Fever Ray „Plunge“ / Review

Kopfsprung: Fever Ray hat in der Nacht zu Freitag ein Album veröffentlicht. Plunge ist eine aufgekratzte Zusammenfassung von Karin Dreijers bisheriger Solo- und The Knife-Karriere. Und ein Manifest queerer Liebe.

„I wanna love you but you’re not making it easy“ lautet der Einstiegssatz auf Plunge, Fever Rays erster Veröffentlichung seit acht Jahren. Die Essenz des Albums ist darin bereits zusammengefasst: Es geht um die Bedingungen der (queeren) Liebe, genauer um die Wechselwirkung von Intimität und Gewalt.
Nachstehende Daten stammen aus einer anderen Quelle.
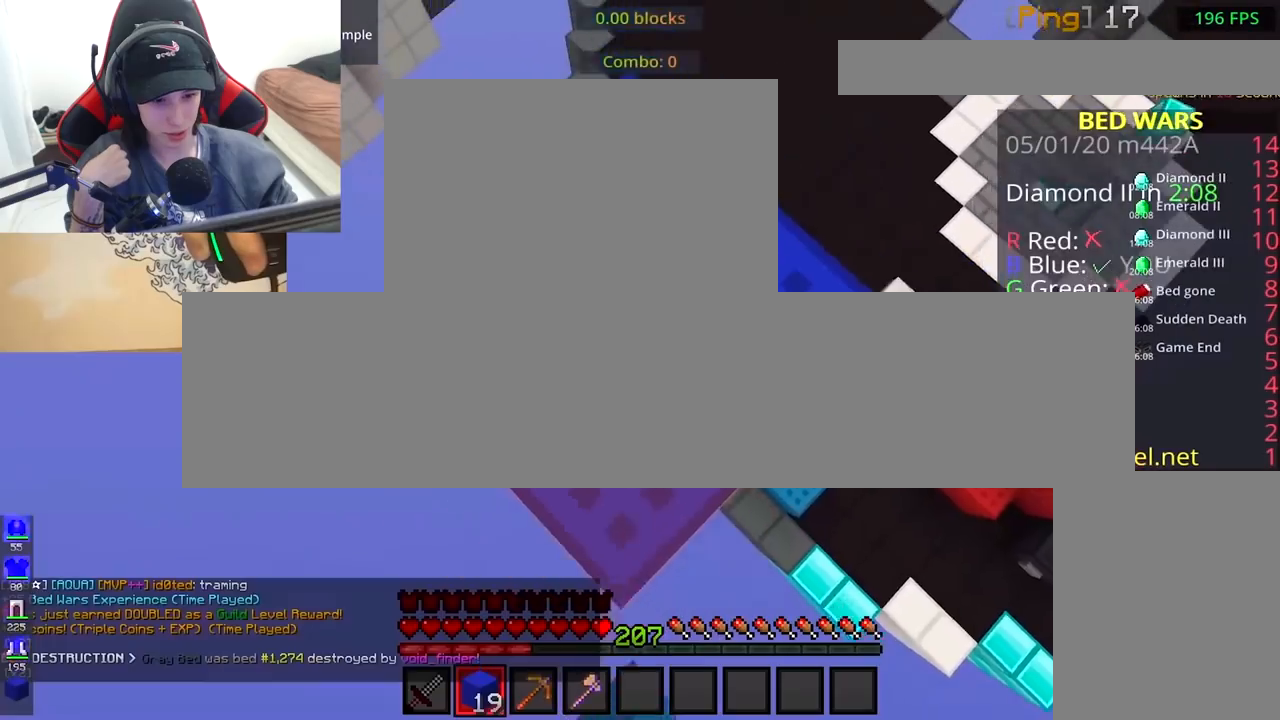
{"keys": ["a", "space"], "mouse": [], "events": [[100, "space", "up"], [117, "s", "up"], [200, "mouse_right", "up"], [233, "space", "down"], [283, "a", "down"]]}
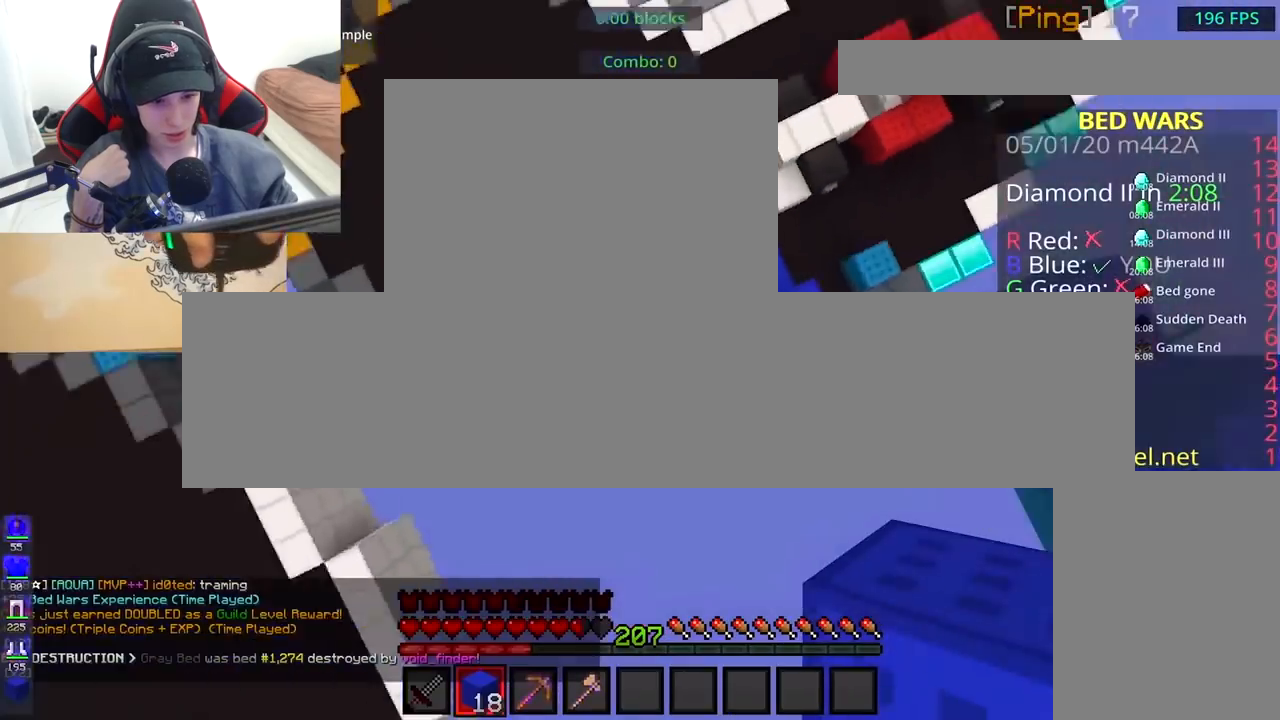
{"keys": ["a", "w"], "mouse": [], "events": [[50, "mouse_right", "down"], [50, "w", "down"], [67, "a", "up"], [67, "space", "up"], [133, "d", "down"], [300, "d", "up"], [483, "a", "down"], [500, "mouse_right", "up"]]}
Früher habe es sie gestört, dass auch Gewalt so intim sein könne wie die Liebe, der Widerspruch lasse sich aber auflösen, wenn man beides miteinander verbinde, schreibt Dreijer in einem kryptischen Statement auf ihrer Webseite, veröffentlicht kurz vor Plunge.

In musikalischer Hinsicht macht uns Dreijer den Zugang leichter als noch bei ihrem Solo-Debüt. Weit weniger dystopisch als Fever Ray und zappelig wie nach einer Kanne Kaffee zur falschen Uhrzeit, knüpft Plunge dort an, wo die Geschwister Olof und Karin Dreijer als The Knife 2014 aufgehört haben. Achtziger-Synthies, Tribal-Pop und Dreijer Anderssons creepy gepitchter Gesang bilden eine eklektische, aber doch schlüssige Mischung.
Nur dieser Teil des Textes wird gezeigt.